=== WHAT IS EXPECTED ===
Reproduce word for word the part of the data that begins with the line containing "of returning humans" and ends with the line containing "it'll be revolutionary.", including both of those lines.

=== Stored records ===
---

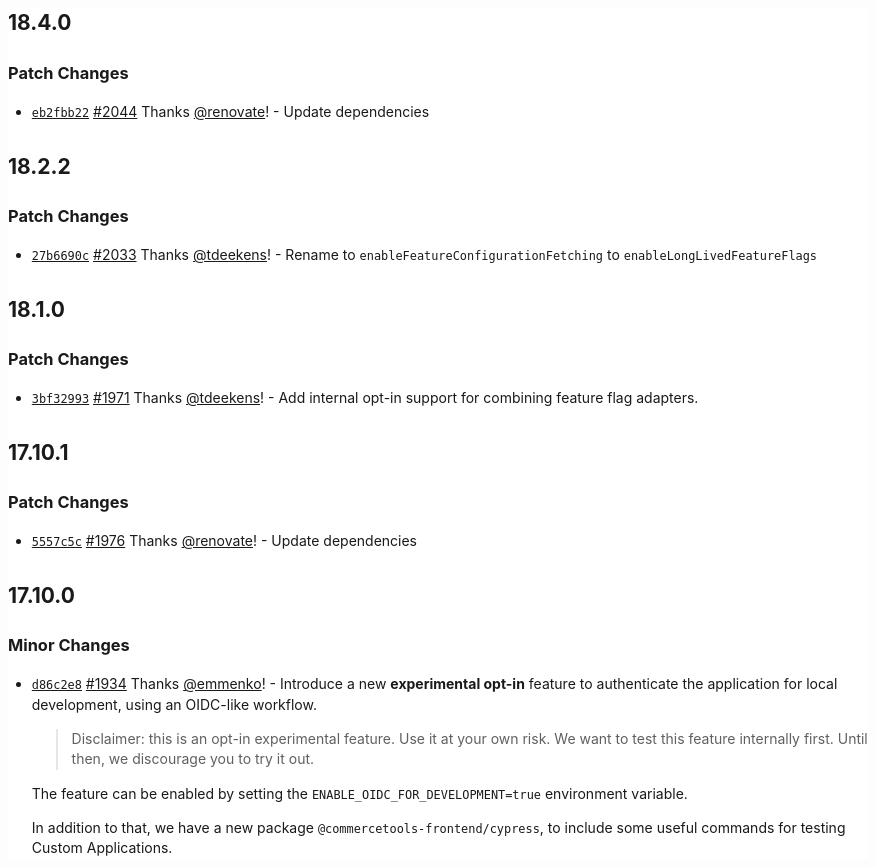 ## 18.4.0

### Patch Changes

- [`eb2fbb22`](https://github.com/commercetools/merchant-center-application-kit/commit/eb2fbb2279eff99048c91da352a69e1883eb54af) [#2044](https://github.com/commercetools/merchant-center-application-kit/pull/2044) Thanks [@renovate](https://github.com/apps/renovate)! - Update dependencies

## 18.2.2

### Patch Changes

- [`27b6690c`](https://github.com/commercetools/merchant-center-application-kit/commit/27b6690c75c9b83bb11ffcf83251b039a6f06cf0) [#2033](https://github.com/commercetools/merchant-center-application-kit/pull/2033) Thanks [@tdeekens](https://github.com/tdeekens)! - Rename to `enableFeatureConfigurationFetching` to `enableLongLivedFeatureFlags`

## 18.1.0

### Patch Changes

- [`3bf32993`](https://github.com/commercetools/merchant-center-application-kit/commit/3bf329935a109a73a7c33580fdf618e60fdbcc2c) [#1971](https://github.com/commercetools/merchant-center-application-kit/pull/1971) Thanks [@tdeekens](https://github.com/tdeekens)! - Add internal opt-in support for combining feature flag adapters.

## 17.10.1

### Patch Changes

- [`5557c5c`](https://github.com/commercetools/merchant-center-application-kit/commit/5557c5c5744bf34a981247d04dc2f1117c15767d) [#1976](https://github.com/commercetools/merchant-center-application-kit/pull/1976) Thanks [@renovate](https://github.com/apps/renovate)! - Update dependencies

## 17.10.0

### Minor Changes

- [`d86c2e8`](https://github.com/commercetools/merchant-center-application-kit/commit/d86c2e86179aca2729d92fa18545241e2bf36fca) [#1934](https://github.com/commercetools/merchant-center-application-kit/pull/1934) Thanks [@emmenko](https://github.com/emmenko)! - Introduce a new **experimental opt-in** feature to authenticate the application for local development, using an OIDC-like workflow.

  > Disclaimer: this is an opt-in experimental feature. Use it at your own risk.
  > We want to test this feature internally first. Until then, we discourage you to try it out.

  The feature can be enabled by setting the `ENABLE_OIDC_FOR_DEVELOPMENT=true` environment variable.

  In addition to that, we have a new package `@commercetools-frontend/cypress`, to include some useful commands for testing Custom Applications.
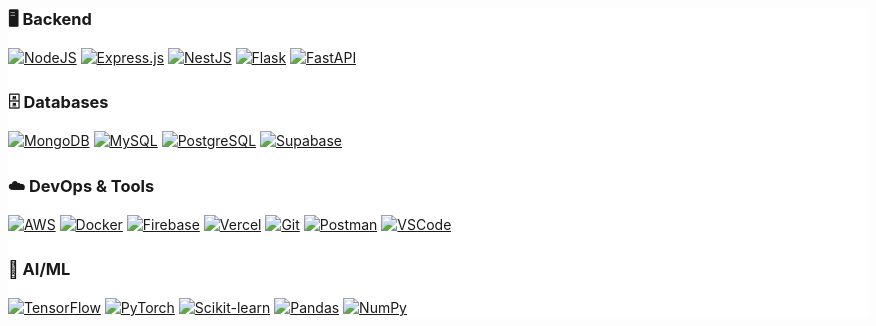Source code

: ### 🖥 Backend
[![NodeJS](https://img.shields.io/badge/Node.js-339933?style=for-the-badge&logo=node.js&logoColor=white)](https://nodejs.org)
[![Express.js](https://img.shields.io/badge/Express.js-404D59?style=for-the-badge)](https://expressjs.com)
[![NestJS](https://img.shields.io/badge/NestJS-E0234E?style=for-the-badge&logo=nestjs&logoColor=white)](https://nestjs.com)
[![Flask](https://img.shields.io/badge/Flask-000000?style=for-the-badge&logo=flask&logoColor=white)](https://flask.palletsprojects.com)
[![FastAPI](https://img.shields.io/badge/FastAPI-009688?style=for-the-badge&logo=fastapi&logoColor=white)](https://fastapi.tiangolo.com)

### 🗄 Databases
[![MongoDB](https://img.shields.io/badge/MongoDB-4ea94b?style=for-the-badge&logo=mongodb&logoColor=white)](https://www.mongodb.com)
[![MySQL](https://img.shields.io/badge/MySQL-00758F?style=for-the-badge&logo=mysql&logoColor=white)](https://www.mysql.com)
[![PostgreSQL](https://img.shields.io/badge/PostgreSQL-316192?style=for-the-badge&logo=postgresql&logoColor=white)](https://www.postgresql.org)
[![Supabase](https://img.shields.io/badge/Supabase-3ECF8E?style=for-the-badge&logo=supabase&logoColor=white)](https://supabase.io)

### ☁️ DevOps & Tools
[![AWS](https://img.shields.io/badge/AWS-FF9900?style=for-the-badge&logo=amazonaws&logoColor=white)](https://aws.amazon.com)
[![Docker](https://img.shields.io/badge/Docker-2496ED?style=for-the-badge&logo=docker&logoColor=white)](https://www.docker.com)
[![Firebase](https://img.shields.io/badge/Firebase-FFCA28?style=for-the-badge&logo=firebase&logoColor=black)](https://firebase.google.com)
[![Vercel](https://img.shields.io/badge/Vercel-000000?style=for-the-badge&logo=vercel&logoColor=white)](https://vercel.com)
[![Git](https://img.shields.io/badge/Git-F05032?style=for-the-badge&logo=git&logoColor=white)](https://git-scm.com)
[![Postman](https://img.shields.io/badge/Postman-FF6C37?style=for-the-badge&logo=postman&logoColor=white)](https://www.postman.com)
[![VSCode](https://img.shields.io/badge/VS%20Code-007ACC?style=for-the-badge&logo=visual-studio-code&logoColor=white)](https://code.visualstudio.com)

### 🤖 AI/ML
[![TensorFlow](https://img.shields.io/badge/TensorFlow-FF6F00?style=for-the-badge&logo=tensorflow&logoColor=white)](https://www.tensorflow.org)
[![PyTorch](https://img.shields.io/badge/PyTorch-EE4C2C?style=for-the-badge&logo=pytorch&logoColor=white)](https://pytorch.org)
[![Scikit-learn](https://img.shields.io/badge/Scikit--Learn-F7931E?style=for-the-badge&logo=scikit-learn&logoColor=white)](https://scikit-learn.org)
[![Pandas](https://img.shields.io/badge/Pandas-150458?style=for-the-badge&logo=pandas&logoColor=white)](https://pandas.pydata.org)
[![NumPy](https://img.shields.io/badge/NumPy-013243?style=for-the-badge&logo=numpy&logoColor=white)](https://numpy.org)
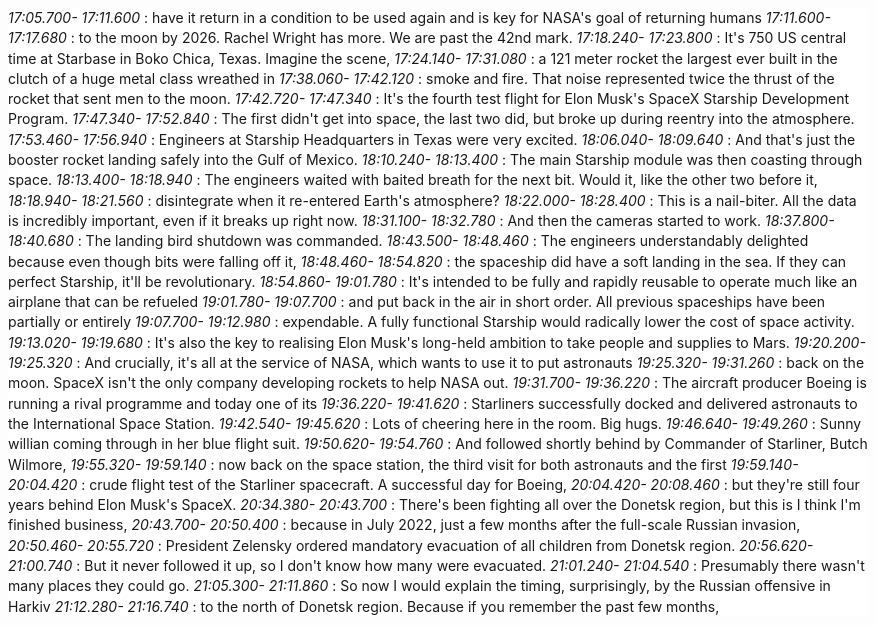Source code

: *17:05.700- 17:11.600* :  have it return in a condition to be used again and is key for NASA's goal of returning humans
*17:11.600- 17:17.680* :  to the moon by 2026. Rachel Wright has more. We are past the 42nd mark.
*17:18.240- 17:23.800* :  It's 750 US central time at Starbase in Boko Chica, Texas. Imagine the scene,
*17:24.140- 17:31.080* :  a 121 meter rocket the largest ever built in the clutch of a huge metal class wreathed in
*17:38.060- 17:42.120* :  smoke and fire. That noise represented twice the thrust of the rocket that sent men to the moon.
*17:42.720- 17:47.340* :  It's the fourth test flight for Elon Musk's SpaceX Starship Development Program.
*17:47.340- 17:52.840* :  The first didn't get into space, the last two did, but broke up during reentry into the atmosphere.
*17:53.460- 17:56.940* :  Engineers at Starship Headquarters in Texas were very excited.
*18:06.040- 18:09.640* :  And that's just the booster rocket landing safely into the Gulf of Mexico.
*18:10.240- 18:13.400* :  The main Starship module was then coasting through space.
*18:13.400- 18:18.940* :  The engineers waited with baited breath for the next bit. Would it, like the other two before it,
*18:18.940- 18:21.560* :  disintegrate when it re-entered Earth's atmosphere?
*18:22.000- 18:28.400* :  This is a nail-biter. All the data is incredibly important, even if it breaks up right now.
*18:31.100- 18:32.780* :  And then the cameras started to work.
*18:37.800- 18:40.680* :  The landing bird shutdown was commanded.
*18:43.500- 18:48.460* :  The engineers understandably delighted because even though bits were falling off it,
*18:48.460- 18:54.820* :  the spaceship did have a soft landing in the sea. If they can perfect Starship, it'll be revolutionary.
*18:54.860- 19:01.780* :  It's intended to be fully and rapidly reusable to operate much like an airplane that can be refueled
*19:01.780- 19:07.700* :  and put back in the air in short order. All previous spaceships have been partially or entirely
*19:07.700- 19:12.980* :  expendable. A fully functional Starship would radically lower the cost of space activity.
*19:13.020- 19:19.680* :  It's also the key to realising Elon Musk's long-held ambition to take people and supplies to Mars.
*19:20.200- 19:25.320* :  And crucially, it's all at the service of NASA, which wants to use it to put astronauts
*19:25.320- 19:31.260* :  back on the moon. SpaceX isn't the only company developing rockets to help NASA out.
*19:31.700- 19:36.220* :  The aircraft producer Boeing is running a rival programme and today one of its
*19:36.220- 19:41.620* :  Starliners successfully docked and delivered astronauts to the International Space Station.
*19:42.540- 19:45.620* :  Lots of cheering here in the room. Big hugs.
*19:46.640- 19:49.260* :  Sunny willian coming through in her blue flight suit.
*19:50.620- 19:54.760* :  And followed shortly behind by Commander of Starliner, Butch Wilmore,
*19:55.320- 19:59.140* :  now back on the space station, the third visit for both astronauts and the first
*19:59.140- 20:04.420* :  crude flight test of the Starliner spacecraft. A successful day for Boeing,
*20:04.420- 20:08.460* :  but they're still four years behind Elon Musk's SpaceX.
*20:34.380- 20:43.700* :  There's been fighting all over the Donetsk region, but this is I think I'm finished business,
*20:43.700- 20:50.400* :  because in July 2022, just a few months after the full-scale Russian invasion,
*20:50.460- 20:55.720* :  President Zelensky ordered mandatory evacuation of all children from Donetsk region.
*20:56.620- 21:00.740* :  But it never followed it up, so I don't know how many were evacuated.
*21:01.240- 21:04.540* :  Presumably there wasn't many places they could go.
*21:05.300- 21:11.860* :  So now I would explain the timing, surprisingly, by the Russian offensive in Harkiv
*21:12.280- 21:16.740* :  to the north of Donetsk region. Because if you remember the past few months,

---

=== TASK RESPONSE ===
: *17:05.700- 17:11.600* :  have it return in a condition to be used again and is key for NASA's goal of returning humans
*17:11.600- 17:17.680* :  to the moon by 2026. Rachel Wright has more. We are past the 42nd mark.
*17:18.240- 17:23.800* :  It's 750 US central time at Starbase in Boko Chica, Texas. Imagine the scene,
*17:24.140- 17:31.080* :  a 121 meter rocket the largest ever built in the clutch of a huge metal class wreathed in
*17:38.060- 17:42.120* :  smoke and fire. That noise represented twice the thrust of the rocket that sent men to the moon.
*17:42.720- 17:47.340* :  It's the fourth test flight for Elon Musk's SpaceX Starship Development Program.
*17:47.340- 17:52.840* :  The first didn't get into space, the last two did, but broke up during reentry into the atmosphere.
*17:53.460- 17:56.940* :  Engineers at Starship Headquarters in Texas were very excited.
*18:06.040- 18:09.640* :  And that's just the booster rocket landing safely into the Gulf of Mexico.
*18:10.240- 18:13.400* :  The main Starship module was then coasting through space.
*18:13.400- 18:18.940* :  The engineers waited with baited breath for the next bit. Would it, like the other two before it,
*18:18.940- 18:21.560* :  disintegrate when it re-entered Earth's atmosphere?
*18:22.000- 18:28.400* :  This is a nail-biter. All the data is incredibly important, even if it breaks up right now.
*18:31.100- 18:32.780* :  And then the cameras started to work.
*18:37.800- 18:40.680* :  The landing bird shutdown was commanded.
*18:43.500- 18:48.460* :  The engineers understandably delighted because even though bits were falling off it,
*18:48.460- 18:54.820* :  the spaceship did have a soft landing in the sea. If they can perfect Starship, it'll be revolutionary.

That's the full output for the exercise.